WASHINGTON — The only retired general in Congress, House Democrat Bill Enyart of Belleville, who attended a classified briefing Sunday on potential military strikes against Syria, said the challenge facing the U.S. was to choose "the least bad of our alternatives."

"There are no good answers," said Enyart, a retired two-star general who sent thousands of Illinoisans into the fight in Afghanistan in 2008-09 as head of the Illinois National Guard.

"People are going to die if we act. People are going to die if we don't act," he said, referring chiefly to Syrians.

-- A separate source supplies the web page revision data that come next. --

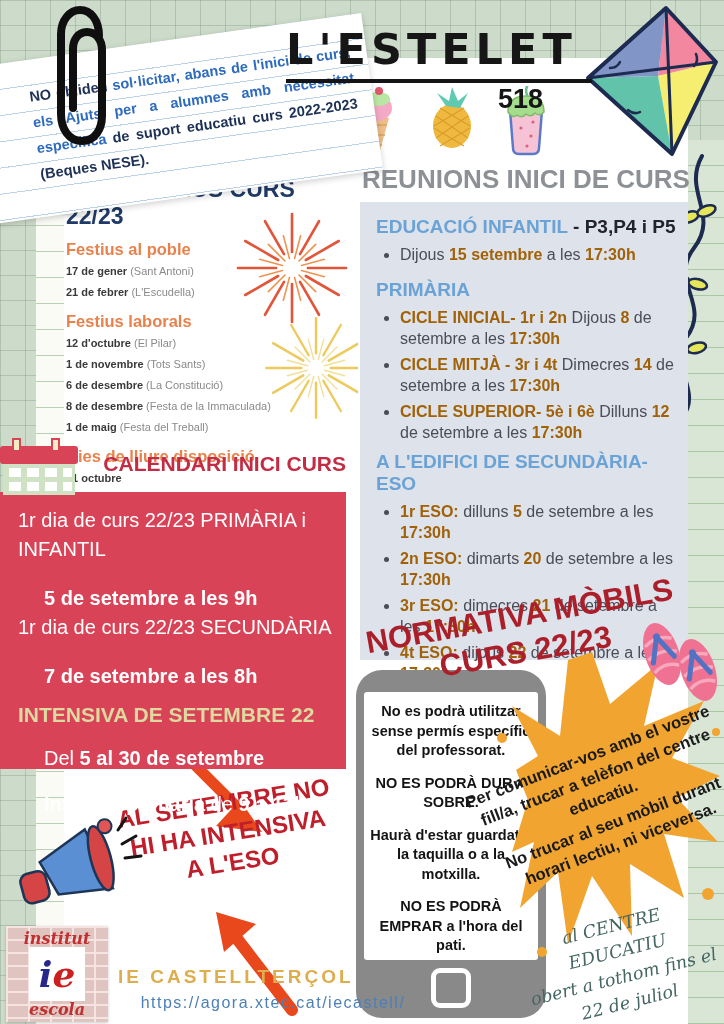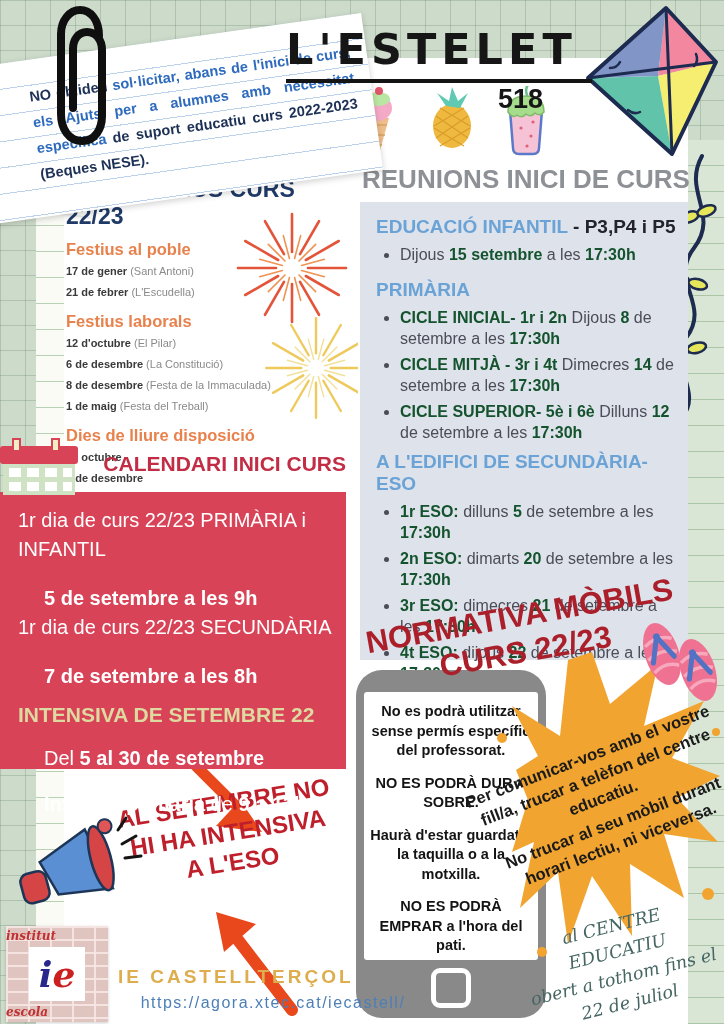--- a/index.html
+++ b/index.html
@@ -80,7 +80,7 @@
   .head-blue{color:#6ba3d6;} .head-dark{color:#23232e;}
   .panel ul{margin:6px 0 0 0;padding-left:24px;list-style:disc;}
   .panel li{font-size:16px;line-height:21px;color:#4c4c57;margin-bottom:5px;}
-  .panel li b{color:#14532d;}
+  .panel li b{color:#a16207;}
   .mt14{margin-top:14px;} .mt16{margin-top:8px;}
   .normativa-title{left:350px;top:598px;width:345px;transform:rotate(-10deg);text-align:center;
     color:#ab1f2a;font-weight:800;font-size:31px;line-height:36px;z-index:6;white-space:nowrap;}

Enyart, one of four Illinois congressmen at the extraordinary, closed-door briefing on Capitol Hill, said the U.S. must weigh carefully how its action or inaction will affect the Middle East and its strategic position there. "There are no good answers," he said. "What we have to do is weigh very carefully all of our alternatives — and pick the least bad of our alternatives."

The price tag for a U.S. military operation could be as high as $100 million, according to Enyart, who oversaw the largest deployment of Illinois troops since World War II when he ordered the Illinois Guard's 33rd Infantry Brigade Combat Team to Afghanistan, where it took casualties.

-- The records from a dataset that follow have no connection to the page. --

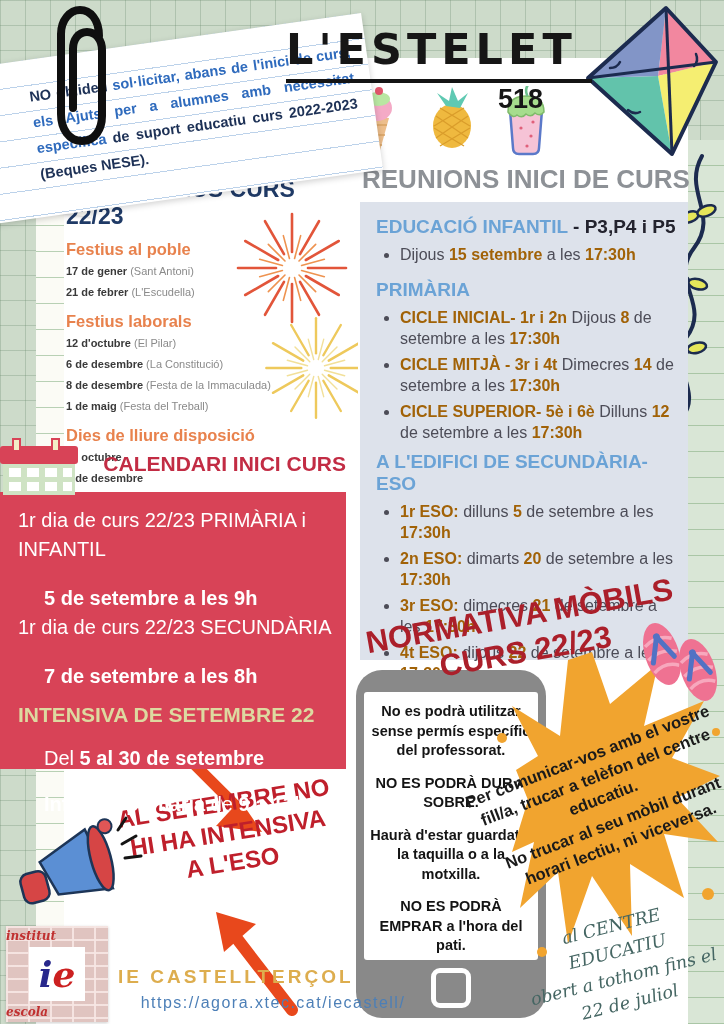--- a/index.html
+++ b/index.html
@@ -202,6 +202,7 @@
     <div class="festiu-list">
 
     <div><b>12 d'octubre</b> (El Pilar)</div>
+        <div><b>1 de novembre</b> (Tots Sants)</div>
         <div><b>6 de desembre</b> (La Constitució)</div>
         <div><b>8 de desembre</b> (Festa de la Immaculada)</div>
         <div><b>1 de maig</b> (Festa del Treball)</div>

Talking about the use-of-force authorization that Congress will consider, Enyart said: "I have had to order men and women into combat, and I've had to bury them when they came home. This is not an intellectual exercise for me."

Democratic U.S. Reps. Mike Quigley of Chicago, Bill Foster of Naperville and Brad Schneider of Deerfield also attended the briefing.

Congress is on summer recess, with House members returning Sept. 9. The Senate Foreign Relations Committee on Sunday announced it will hold a hearing on Tuesday on the use-of-force authorization.

Quigley called Sunday's briefing, which drew both senators and representatives, about 90 in all, "very somber, very professional. To the point."

He said the briefing lasted about an hour, followed by about 90 minutes of questions and answers. He said while the briefers expressed a high degree of certainty about Syria's use of chemical weapons, he "can't imagine our country being more war-weary."

He said he started out as leaning against use of force chiefly out of concerns about who would join a U.S. coalition and the aftermath of military action. He referred to former Secretary of State Colin Powell's caution leading up to the 2003 war in Iraq: "You break it, you own it."

Foster said before the briefing, he spent at least 90 minutes reading the U.S. intelligence community's classified assessment on Syria's use of sarin against its people. He pored over documents from an underground, classified briefing room on Capitol Hill after, as required, he surrendered his cellphone. "I'm personally convinced there's an extremely high probability that the Assad regime, if not (Syrian President Bashar) Assad himself, is responsible for the decision to gas his own people," he said.

He said he and many members expressed an interest Sunday in limiting the scope of the use-of-force authorization President Barack Obama is seeking "to have it more tightly constrained, not be open-ended in time or in scope of military action."